• [ASSIGNMENT] An exact reproduction is needed of every line from the beginning of the data down to and including the line that contains "right elbow: (313, 361)", minus the pictures.

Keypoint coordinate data
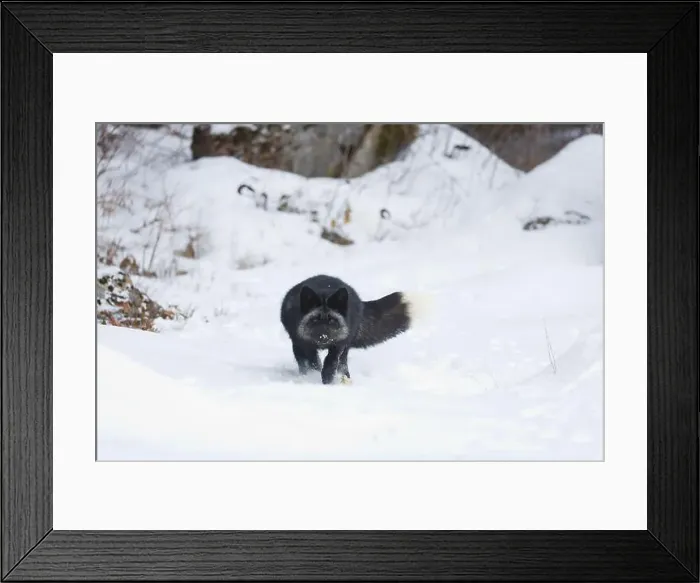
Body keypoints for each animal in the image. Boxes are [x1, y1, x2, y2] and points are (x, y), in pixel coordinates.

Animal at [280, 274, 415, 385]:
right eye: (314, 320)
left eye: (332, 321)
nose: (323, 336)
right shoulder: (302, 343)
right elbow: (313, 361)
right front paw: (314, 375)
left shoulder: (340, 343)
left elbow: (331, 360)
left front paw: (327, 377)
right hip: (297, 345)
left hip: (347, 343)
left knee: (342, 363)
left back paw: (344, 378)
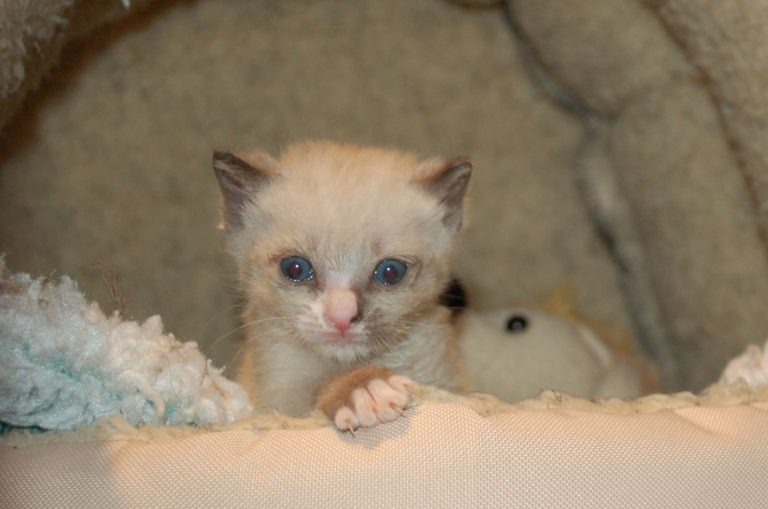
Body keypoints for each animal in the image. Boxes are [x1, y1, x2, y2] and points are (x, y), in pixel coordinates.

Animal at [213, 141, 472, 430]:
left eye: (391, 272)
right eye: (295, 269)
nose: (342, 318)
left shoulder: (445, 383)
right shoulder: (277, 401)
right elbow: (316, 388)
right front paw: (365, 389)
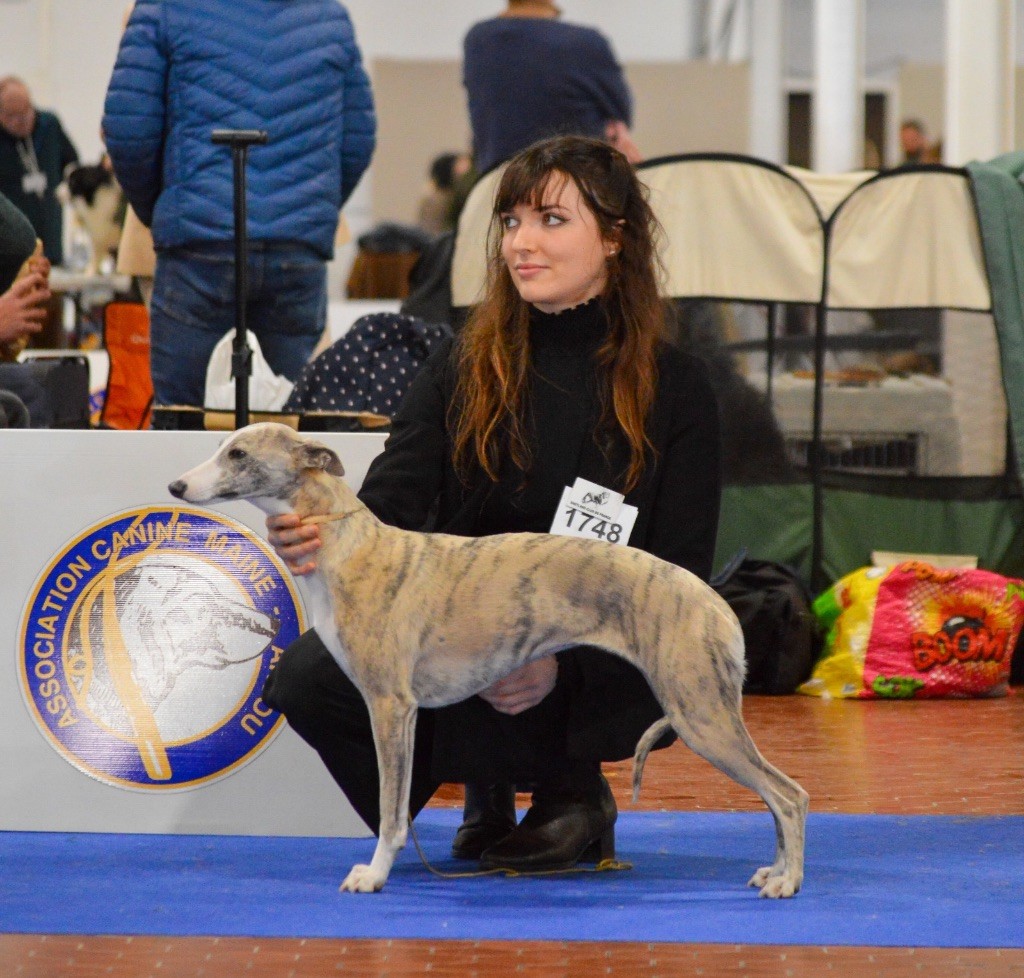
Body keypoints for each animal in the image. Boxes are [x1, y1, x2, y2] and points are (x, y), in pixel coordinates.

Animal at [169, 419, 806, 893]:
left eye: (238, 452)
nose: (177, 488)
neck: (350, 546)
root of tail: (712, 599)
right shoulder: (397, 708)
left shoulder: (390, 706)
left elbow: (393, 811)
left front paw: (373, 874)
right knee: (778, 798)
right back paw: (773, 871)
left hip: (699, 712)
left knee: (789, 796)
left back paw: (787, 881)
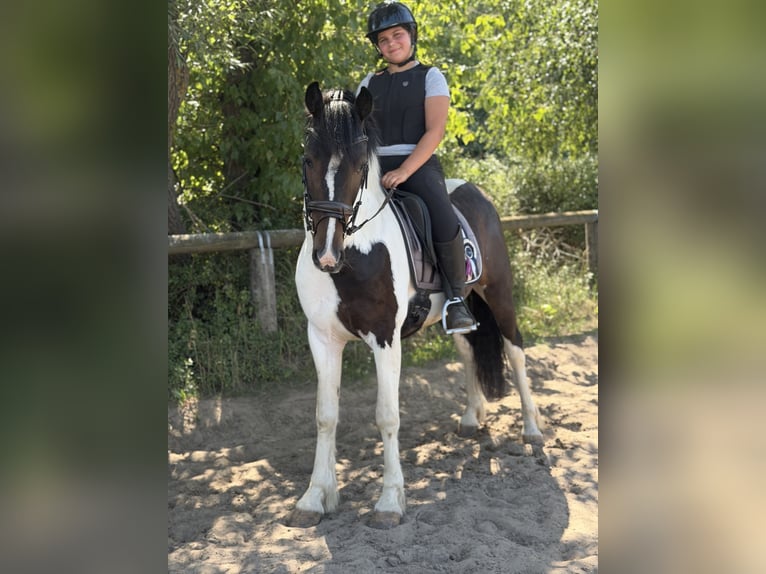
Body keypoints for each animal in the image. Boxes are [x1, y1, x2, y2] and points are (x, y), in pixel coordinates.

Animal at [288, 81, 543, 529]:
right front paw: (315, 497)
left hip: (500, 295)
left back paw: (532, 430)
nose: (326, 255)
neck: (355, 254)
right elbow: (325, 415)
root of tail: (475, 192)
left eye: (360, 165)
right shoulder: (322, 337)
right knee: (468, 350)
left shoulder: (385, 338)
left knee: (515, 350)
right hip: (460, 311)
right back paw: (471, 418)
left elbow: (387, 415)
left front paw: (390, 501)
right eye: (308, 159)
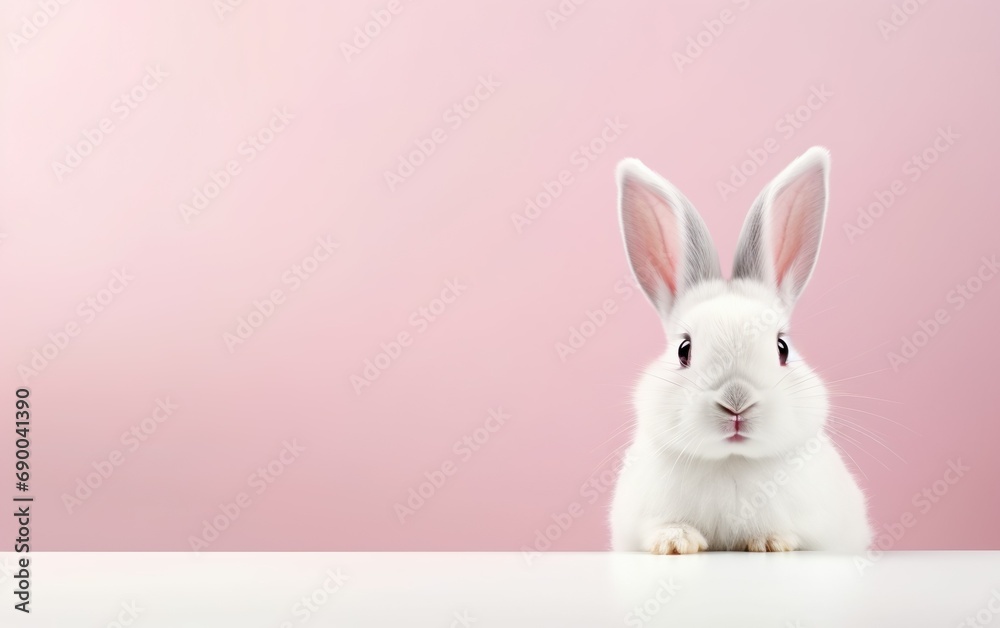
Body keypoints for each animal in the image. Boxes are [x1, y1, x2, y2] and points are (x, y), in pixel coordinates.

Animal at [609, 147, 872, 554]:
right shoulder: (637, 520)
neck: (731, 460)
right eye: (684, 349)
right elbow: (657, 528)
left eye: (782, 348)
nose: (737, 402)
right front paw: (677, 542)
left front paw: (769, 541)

• [SOLUTION TO THE PROBLEM]
Body keypoints for each animal in the image. Boxes are [x1, y1, x2, y2] and points are (x, y), in pixel coordinates.

Animal at [280, 274, 415, 385]:
right eye: (314, 320)
left eye: (332, 321)
nose: (323, 336)
right shoulder: (302, 343)
right elbow: (313, 361)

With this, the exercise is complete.